### Records supplied:
== == ==

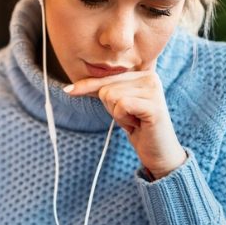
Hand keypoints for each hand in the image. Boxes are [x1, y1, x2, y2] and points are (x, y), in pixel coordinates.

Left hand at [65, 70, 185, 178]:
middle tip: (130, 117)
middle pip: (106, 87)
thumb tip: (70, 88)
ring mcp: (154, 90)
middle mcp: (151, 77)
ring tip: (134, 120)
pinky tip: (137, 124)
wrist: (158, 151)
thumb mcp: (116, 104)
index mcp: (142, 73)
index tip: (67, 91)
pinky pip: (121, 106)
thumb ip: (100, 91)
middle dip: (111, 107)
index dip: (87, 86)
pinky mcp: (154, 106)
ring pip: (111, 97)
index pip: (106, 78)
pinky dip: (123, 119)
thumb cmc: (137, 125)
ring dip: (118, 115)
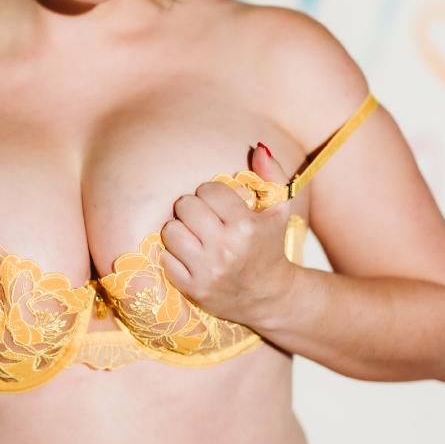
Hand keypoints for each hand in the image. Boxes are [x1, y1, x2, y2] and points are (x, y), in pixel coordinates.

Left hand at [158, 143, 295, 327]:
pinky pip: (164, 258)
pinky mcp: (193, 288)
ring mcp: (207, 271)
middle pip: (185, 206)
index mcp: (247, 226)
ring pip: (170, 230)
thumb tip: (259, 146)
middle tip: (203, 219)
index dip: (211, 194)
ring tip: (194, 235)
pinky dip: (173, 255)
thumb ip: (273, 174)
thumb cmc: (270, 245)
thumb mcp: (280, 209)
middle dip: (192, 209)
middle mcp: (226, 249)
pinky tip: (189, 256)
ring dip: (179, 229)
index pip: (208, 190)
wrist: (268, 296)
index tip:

== == ==

### Exercise brief:
Set down exactly the lines from the start of the records through the line containing "ring dip: (118, 115)", both included, and omit the pictures.

### Completed exercise:
Hand keypoints for each hand in the image. Boxes are [x1, y1, x2, y2] and points are (x, y), in pixel coordinates.

Left hand at [65, 70, 185, 178]:
middle tip: (130, 117)
middle pip: (106, 87)
thumb tip: (70, 88)
ring mcp: (154, 90)
middle mcp: (151, 77)
ring tip: (134, 120)
pinky tip: (137, 124)
wrist: (158, 151)
thumb mcp: (116, 104)
index mcp: (142, 73)
index tip: (67, 91)
pinky pip: (121, 106)
thumb ip: (100, 91)
middle dip: (111, 107)
index dip: (87, 86)
pinky mcp: (154, 106)
ring pip: (111, 97)
index pip: (106, 78)
pinky dip: (123, 119)
thumb cmc: (137, 125)
ring dip: (118, 115)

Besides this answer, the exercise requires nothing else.